Britpave: The British In-Situ Concrete Paving Association


These web pages reproduce the executive summary of the Britpave publication Slabtrack Safety – A Scoping Study.

Visit the Britpave Shop to purchase Slabtrack Safety – A Scoping Study as a hard copy (free to Britpave members)

Executive Summary

This report summarises the findings of a scoping exercise for slab track safety research carried out by Ove Arup & Partners Ltd on behalf of Britpave (the British In-situ Concrete Paving Association). The commission for the scoping exercise was awarded by Britpave in September 2002 to aid the development of a case highlighting slab track safety in order to gain support for the application of slab track on the UK rail network.

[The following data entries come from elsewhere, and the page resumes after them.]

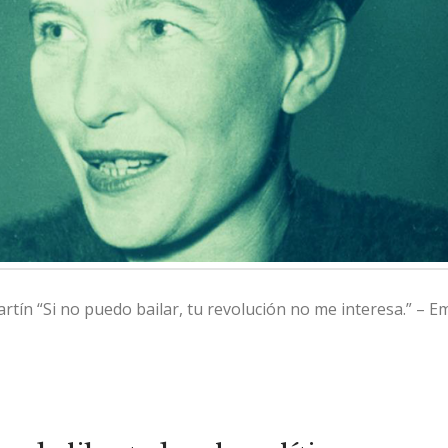
tín “Si no puedo bailar, tu revolución no me interesa.” – 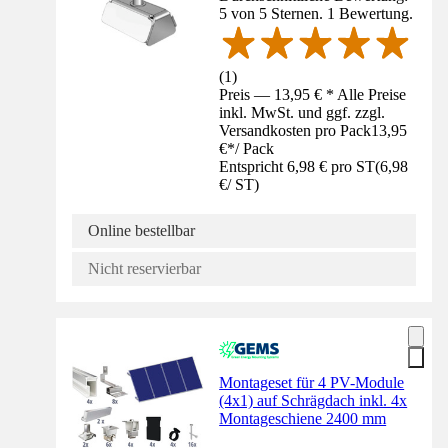
5 von 5 Sternen. 1 Bewertung.
(
1
)
Preis — 13,95 € * Alle Preise
inkl. MwSt. und ggf. zzgl.
Versandkosten pro Pack
13,95
€
*
/
Pack
Entspricht 6,98 € pro ST
(
6,98
€
/
ST
)
Online bestellbar
Nicht reservierbar
Montageset für 4 PV-Module
(4x1) auf Schrägdach inkl. 4x
Montageschiene 2400 mm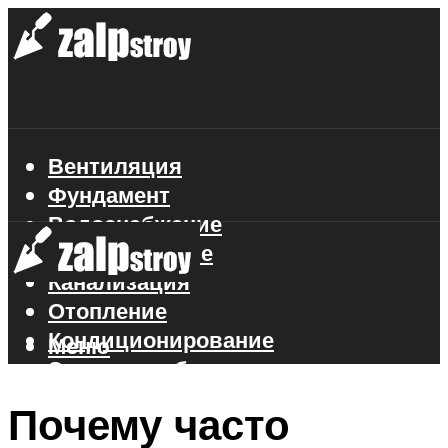
Вентиляция
Фундамент
Водоснабжение
Газоснабжение
Канализация
Отопление
Кондиционирование
Меню
Электроснабжение
Стройматериалы
Почему часто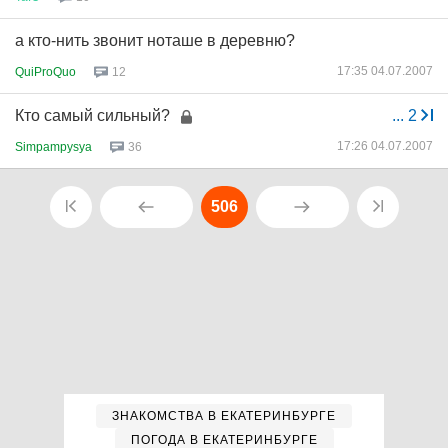
а кто-нить звонит ноташе в деревню?
17:35 04.07.2007
QuiProQuo
12
Кто самый сильный?
...
2
17:26 04.07.2007
Simpampysya
36
506
ЗНАКОМСТВА В ЕКАТЕРИНБУРГЕ
ПОГОДА В ЕКАТЕРИНБУРГЕ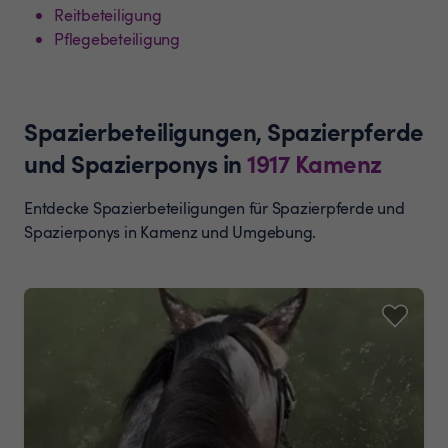
Reitbeteiligung
Pflegebeteiligung
Spazierbeteiligungen, Spazierpferde
und Spazierponys
in
1917
Kamenz
Entdecke Spazierbeteiligungen für Spazierpferde und
Spazierponys in Kamenz und Umgebung.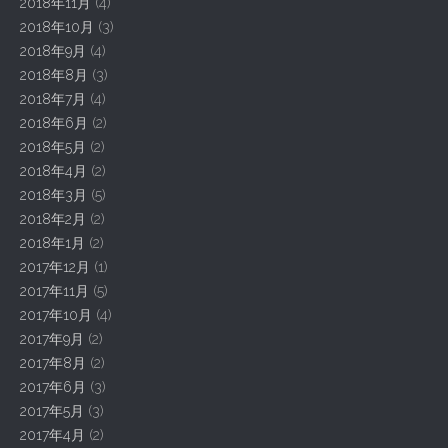
2018年11月
(4)
2018年10月
(3)
2018年9月
(4)
2018年8月
(3)
2018年7月
(4)
2018年6月
(2)
2018年5月
(2)
2018年4月
(2)
2018年3月
(5)
2018年2月
(2)
2018年1月
(2)
2017年12月
(1)
2017年11月
(5)
2017年10月
(4)
2017年9月
(2)
2017年8月
(2)
2017年6月
(3)
2017年5月
(3)
2017年4月
(2)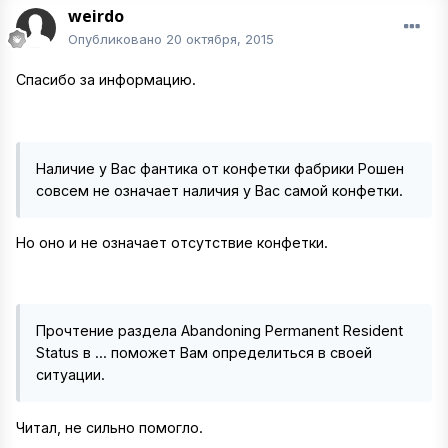
weirdo
Опубликовано
20 октября, 2015
Спасибо за информацию.
Наличие у Вас фантика от конфетки фабрики Рошен
совсем не означает наличия у Вас самой конфетки.
Но оно и не означает отсутствие конфетки.
Прочтение раздела Abandoning Permanent Resident
Status в ... поможет Вам определиться в своей
ситуации.
Читал, не сильно помогло.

The objectives of the ‘Slab Track Safety Scoping Study’ were to:

  1. Identify existing research into issues relating to the safety of slab track vs. ballasted track;
  2. Identify areas where further research could be of benefit to Britpave in their promotion of slab track in the UK.

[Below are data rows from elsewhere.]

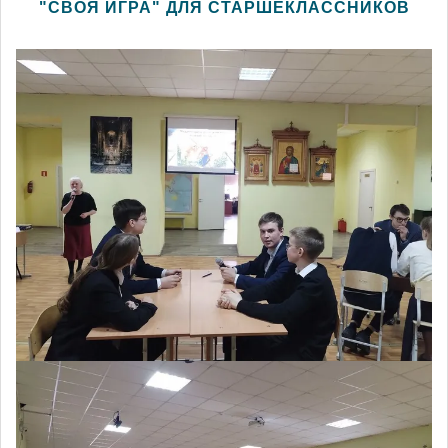
"СВОЯ ИГРА" ДЛЯ СТАРШЕКЛАССНИКОВ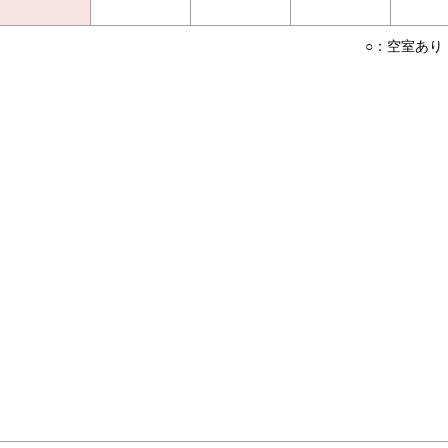
○：空室あり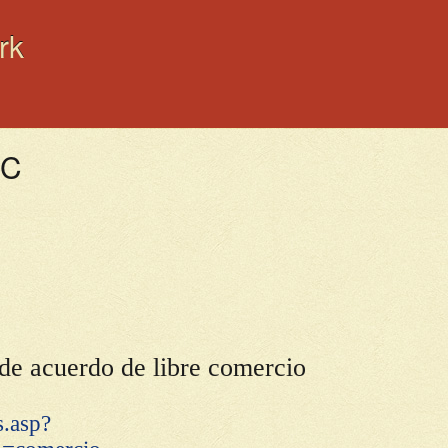
rk
LC
de acuerdo de libre comercio
s.asp?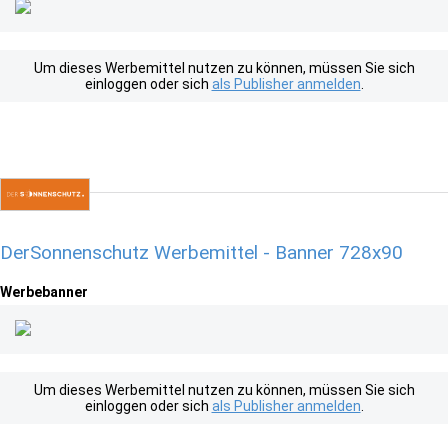
Um dieses Werbemittel nutzen zu können, müssen Sie sich
einloggen oder sich
als Publisher anmelden
.
DerSonnenschutz Werbemittel - Banner 728x90
Werbebanner
Um dieses Werbemittel nutzen zu können, müssen Sie sich
einloggen oder sich
als Publisher anmelden
.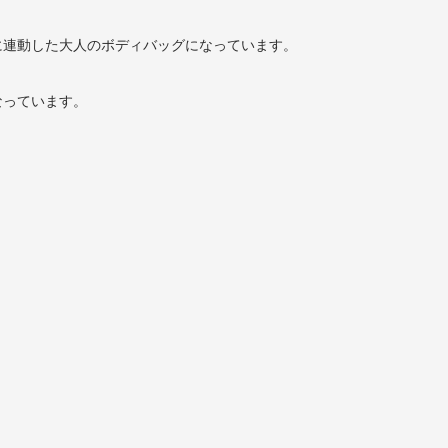
ションに連動した大人のボディバッグになっています。
になっています。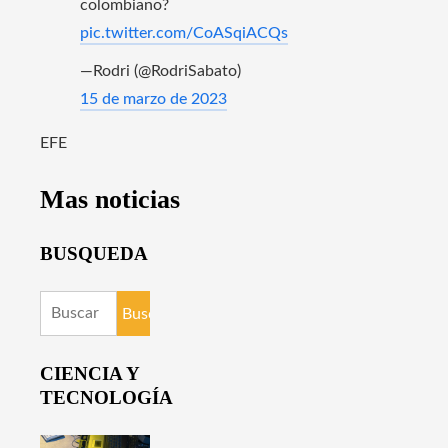
colombiano?
pic.twitter.com/CoASqiACQs
—Rodri (@RodriSabato)
15 de marzo de 2023
EFE
Mas noticias
BUSQUEDA
Buscar:
CIENCIA Y
TECNOLOGÍA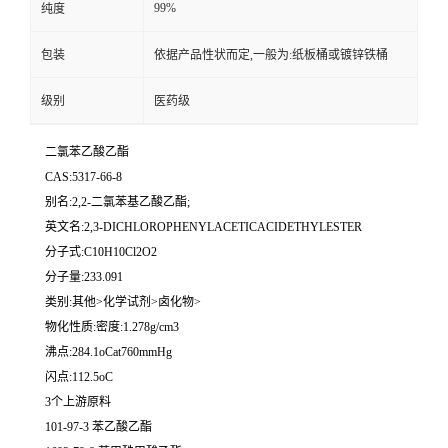
99%
纯度
包装
依据产品性状而定,一般为:纸板桶或镀锌铁桶
级别
医药级
二氯苯乙酸乙酯
CAS:5317-66-8
别名:2,2-二氯苯基乙酸乙酯;
英文名:2,3-DICHLOROPHENYLACETICACIDETHYLESTER
分子式:C10H10Cl2O2
分子量:233.091
类别:其他>化学试剂>卤化物>
物化性质:密度:1.278g/cm3
沸点:284.1oCat760mmHg
闪点:112.5oC
3个上游原料
101-97-3 苯乙酸乙酯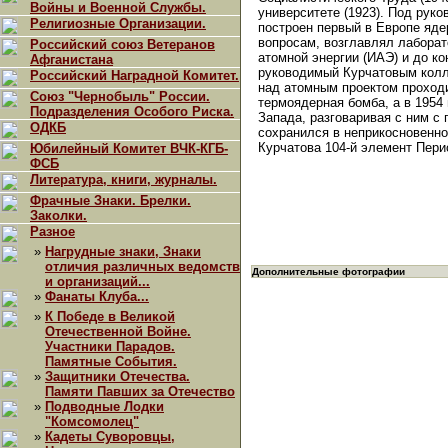
Войны и Военной Службы.
университете (1923). Под руко
Религиозные Организации.
построен первый в Европе яде
вопросам, возглавлял лаборат
Российский союз Ветеранов
атомной энергии (ИАЭ) и до к
Афганистана
руководимый Курчатовым колл
Российский Наградной Комитет.
над атомным проектом проход
Союз "Чернобыль" России.
термоядерная бомба, а в 1954
Подразделения Особого Риска.
Запада, разговаривая с ним с
ОДКБ
сохранился в неприкосновенно
Курчатова 104-й элемент Пери
Юбилейный Комитет ВЧК-КГБ-
ФСБ
Литература, книги, журналы.
Фрачные Знаки. Брелки.
Заколки.
Разное
»
Нагрудные знаки, Знаки
отличия различных ведомств
Дополнительные фотографии
и организаций...
»
Фанаты Клуба...
»
К Победе в Великой
Отечественной Войне.
Участники Парадов.
Памятные События.
»
Защитники Отечества.
Памяти Павших за Отечество
»
Подводные Лодки
"Комсомолец"
»
Кадеты Суворовцы,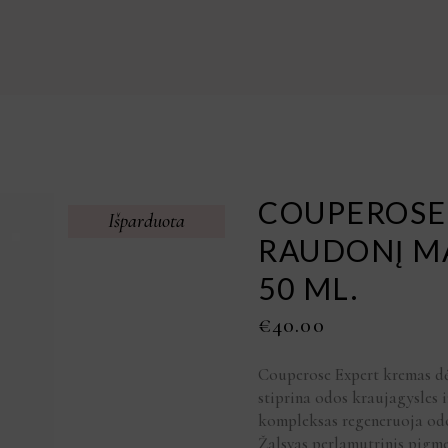
COUPEROSE
Išparduota
RAUDONĮ M
50 ML.
€
40.00
Couperose Expert kremas dė
stiprina odos kraujagysles i
kompleksas regeneruoja odos
Žalsvas perlamutrinis pigm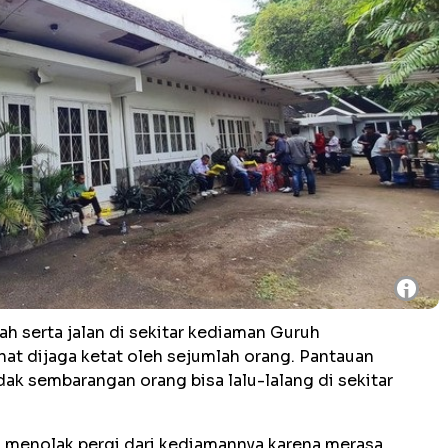
i
h serta jalan di sekitar kediaman Guruh
hat dijaga ketat oleh sejumlah orang. Pantauan
dak sembarangan orang bisa lalu-lalang di sekitar
i menolak pergi dari kediamannya karena merasa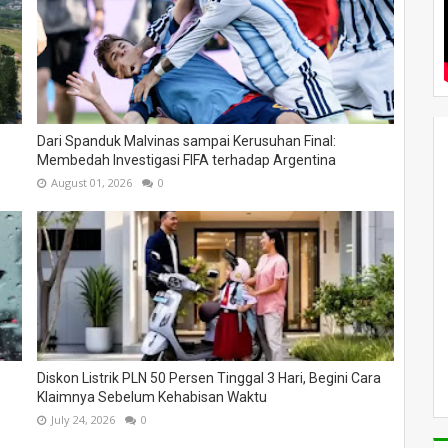
Dari Spanduk Malvinas sampai Kerusuhan Final:
Membedah Investigasi FIFA terhadap Argentina
August 01, 2026
0
Diskon Listrik PLN 50 Persen Tinggal 3 Hari, Begini Cara
Klaimnya Sebelum Kehabisan Waktu
July 24, 2026
0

The study has identified that, although it is generally accepted in the rail industry that slab track provides benefits in terms of safety when compared with traditional ballasted forms, little substantive research or evidence is available to support this.

It is recommended that a risk-based structure be adopted as a framework for the safety case for slab track. The tolerable failure rates for the existing UK track could be developed by, for example, assessing the ultimate consequences of track failure. This would determine the rate at which track failures can be tolerated per km per annum. A similar approach can be taken to accidents occurring during maintenance work.

The developed safety case should be supported by evidence and research into slab track safety. The following areas of further work have been identified by the study:

  1. The principal strength of slab track that could promote its application as a safer alternative to ballast lies in the reduced on-track maintenance time and consequently reduced risk to workers. This study has identified hazard exposure of workers as the key area where further work could support the safety case.
  2. In addition it is recommended that an analysis of UK track faults, to identify what proportion would be preventable by application of slab track, may also yield positive results.

To further both these arguments, it is recommended that a case study model should be developed, which would use an existing UK line to illustrate the potential safety benefits of a slab track installation. It is suggested that three scenarios could be modelled:

  • High speed intensive service e.g. Euston to Rugby;
  • Heavy freight e.g. Doncaster to Immingham;
  • Intensive suburban e.g. London Bridge to East Croydon.